Operator overloading is needed very rarely in mathematical operations.
j
the right language flexibility should be able to operate like graph indirection to the degree where multiple languages coexist in the same compilation context such as java with c++ with kotlin, described by something like and EBNF jit with a libc. I'm not familiar with haskell but my understanding is that it takes syntax overloading pretty far.
if you want to talk about comparing apples to apples with pandas and kotlin code, python has a ton of positional and index operators that kotlin goes out of the way to prevent
a
Any syntax overloading kills tooling almost immediately. And I still do not see what do you want to achieve.
Could you give pandas example, so I can rewrite it in kotlin so we could compare?
j
a[:-1] is not impossible in kotlin, but it doesn't cme to me from the top of my head
then there's a[:-1,["x","y"]]
we're still barely scratching the surface. pandas breaks python 3.5 type hints completely, that's a win for kotlin code.
a
It is actually an example of not quite good usage of python since it forgoes all type safety and uses dynamic features to parse query. I can do overloads in kotlin that will work like
a[null,-1]
. But I won't do it since it is much better to do it like
a.select{ toIndex = -1}
j
destructuring operations and tuples are hand-annotated declarations at present. you can overload get(arity 1) but you don't get to redefine get with flexible arity, or the operator choice of symbols chosen by the kotlin spec
how does kotlin code even approximate eigen vector and operator notation ? I'mnot a math pro but I really don't like the idea of learning the equation grammar and then learning the adaptations in kotlin or any other imperative language seperately
this is a high kolmogorov complexity, two languages for one intent
pandas is not an empiricial study of efficient representation, to be sure. it just happened to enable the c++ native library wrapper and was a useful tool for hitting a critical mass
and iiuc it has some harsh deprecations in its history as well as the inneficiencies were addressed
a
Well, as I already said, you can't get both language morphing and safety simultaneously. Kotlin is really expressive in terms of creating declarative builders for anything, but it is limited by its static nature and tooling support. Anyway, I would start with writing what types of expressions do you need.
j
im just barely getting my legs about me in tensorflow code to start to detect when sample code really is a useless dead end to begin with. it involves wrote memorization of pandas code upon toy datasets, which are impossible at the scale of real-world value when you have 20000+ features (columns) times millions of rows in python in-ram
a
You are starting at wrong end. You are trying to understand which code is good. You should start by writing what mathematics you need and how do you expect to use it. Write use cases.
j
take a csv file, and then instead of importing it into sqlite and permuting and transforming it with sql, group-bys, and whatnot, you just load up everything in RAM and start nailing the python GIL as hard as you can to do the same thing. then you have something you can start to ... translate... into a TF "model" that expect numpy bindings
when you have 9 gigs of CSV source data, you may find time series features in the hundreds of gigs in RAM
that's my experience.
a
This has nothing to do with syntax. And this thing we can easily manage with kotlin
j
while i understand the capabilities of kotlin, there's a gap, and am impossibly large herd of data science disiples who quite simply couldn't give a rat's ass about code or readability; they are the ones who tend to publish and marrket the tutorials of cut and paste snippets to every nuance of variation.

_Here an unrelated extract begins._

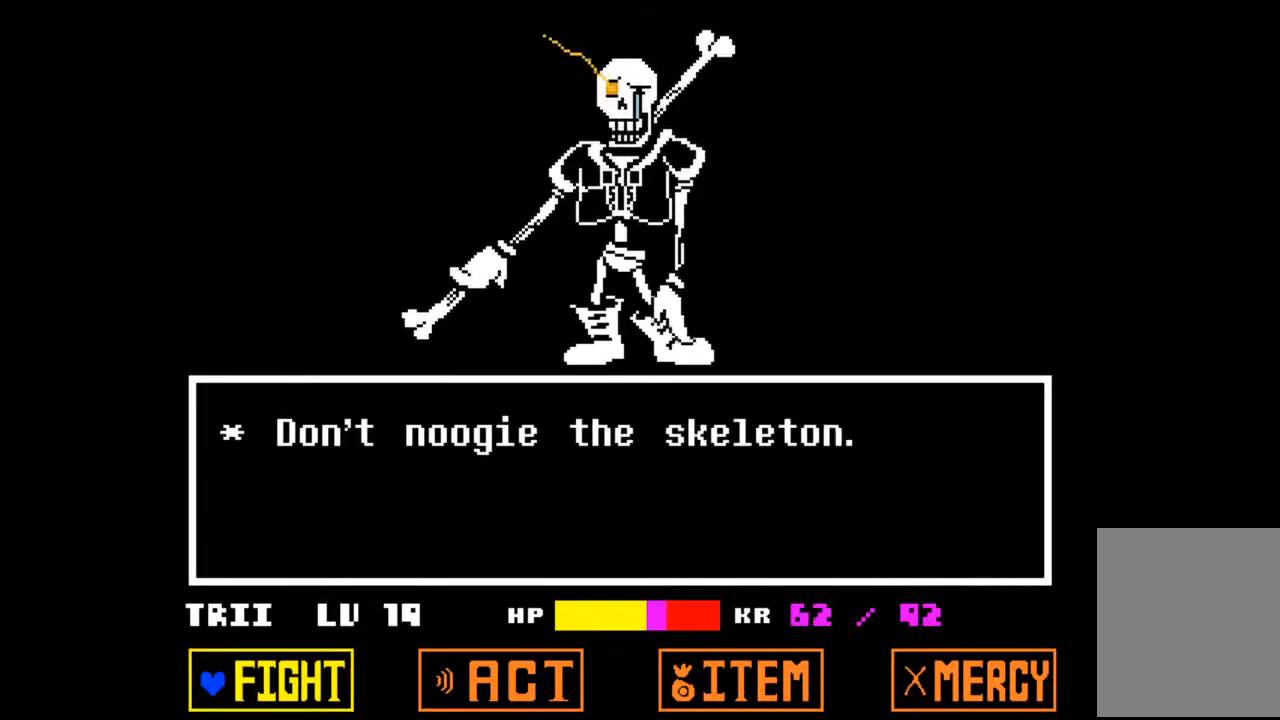
{"keys": ["z"], "events": [[200, "z", "down"], [300, "z", "up"], [433, "z", "down"]]}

in thier estimation, jupityr and pandas are the adequate approximation of something better than matlab and R for getting results out the door +- into GPU DL frameworks
a
You can use Kotlin with jupyter. As for Python users, it is not our aim to replace Python with Kotlin at the moment. This is just not possible. The aim is to create comfortable tools in kotlin and present them to people sick and tired of Python.
j
my personal recurring usecases are time series forecasts. the unanimous public opinion is that this is well handled by LSTM with some data features blown out from source data. the plan of attack, is referring to the above mentioned samples for an understanding of the DL target execution, and for the moment minimizing the python coding bottleneck which boils down to less than perfect docs, good, and complete, but vastly under-representing the potential applications, and therefore examples. likewise the propeller-heads that are comfortable may omit shorthand in their long time travels which get them to point B for a problem faster. the hyper-parameter tuning space is something that has no "math expression", convergence is an arbitrary result still subject to hand-tuning and experimentation
all roads lead to numpy, and typically thru pandas, and pandas recipes, though occasionally, due to python's miserable performance, the experts will lay out a very solution-specific tweak for a dataset that may not apply to anyone else's problems, like how to solve parallelism inadequacies typically.

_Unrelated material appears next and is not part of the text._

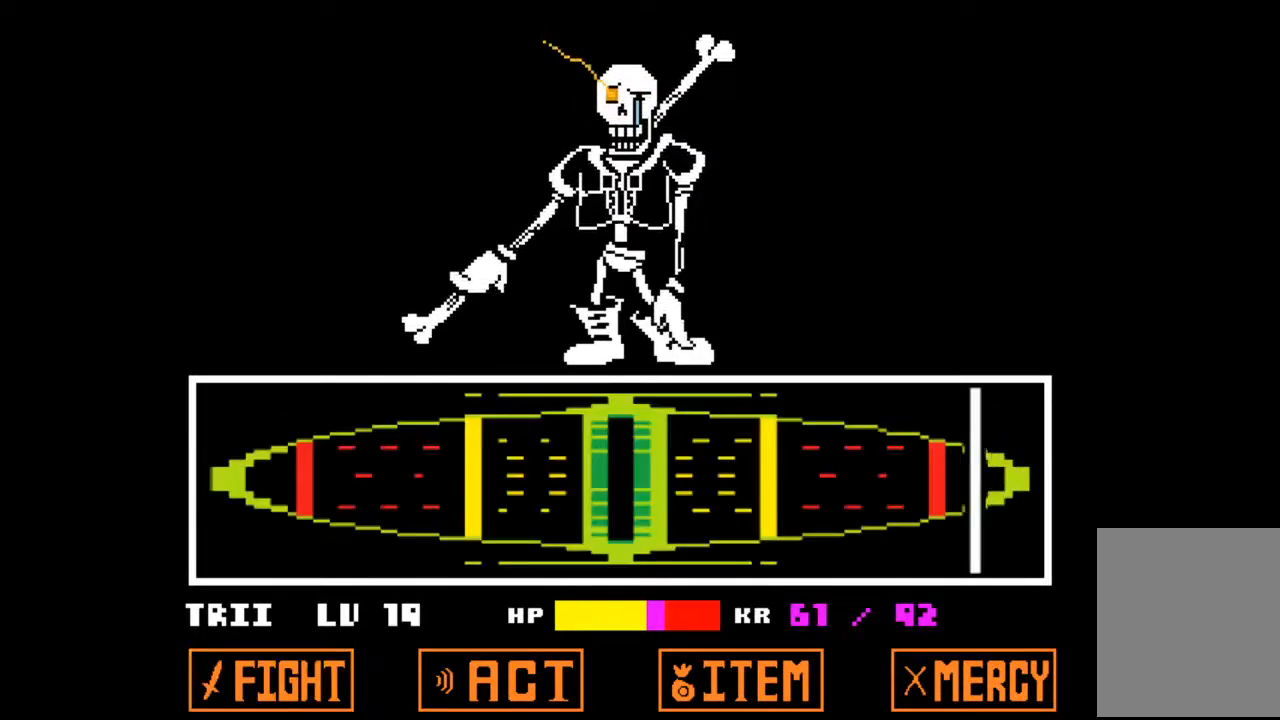
{"keys": [], "events": [[33, "z", "up"]]}
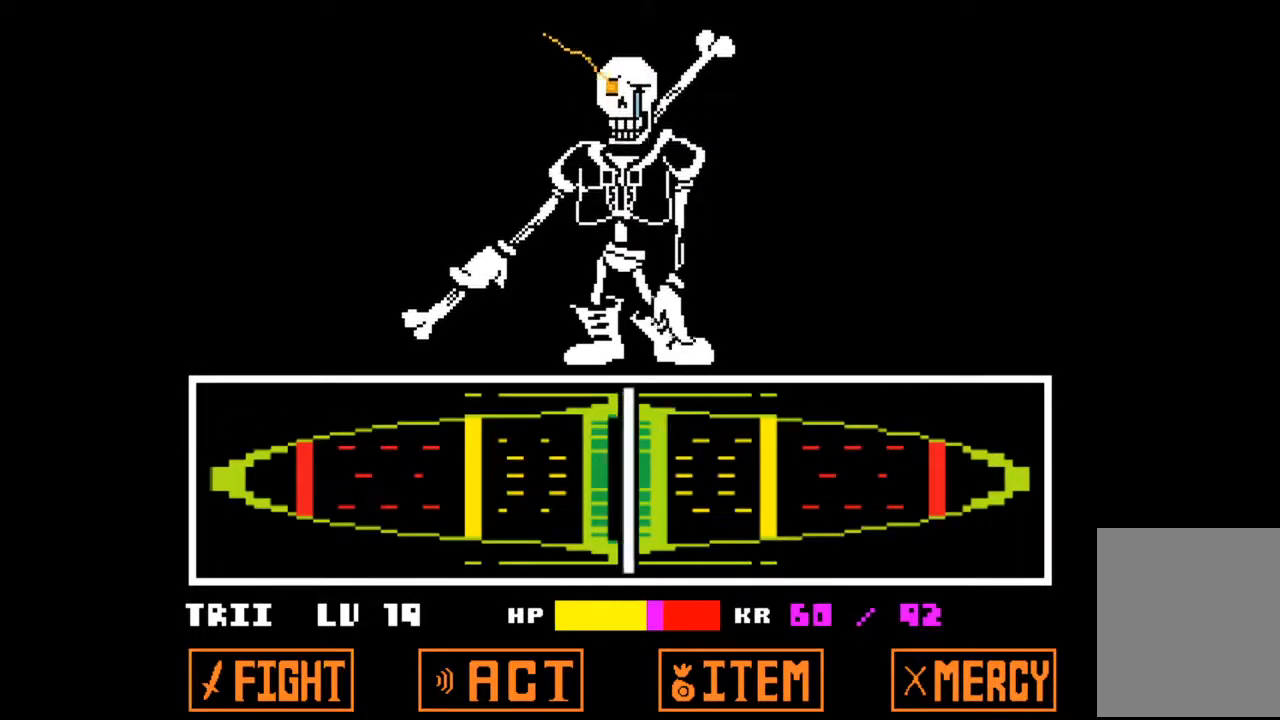
{"keys": ["z"], "events": [[67, "z", "down"]]}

you can say its an expression based space, and for something like modellica simulations, it absolutely is, but DL is less math and more tooling than dedicated math libs might address
the usecases of how to process 250 million csv rows with transforms, groupby, normalization, these are python's big logjam
my preference would be to focus on an operator based grammar welll ahead of compormising with a catalog of functions and classes to support data operations. the closer to a syntax that looks like latex output, the more succinct and robust it will be in the eyes of tool jocks like myself
@altavir if you want to work backwards from a timeseries LSTM Aparapi/GPU accelerated example in all-kotlin, you would find plentiful pandas analogs, datasets, kaggle solutions, and linear regression and markov hidden layer datasets for which the only small consolation i know of is: keras is slightly less intense than tensorflow.
this would be a huge marketshare draw to a kotlin ecosystem.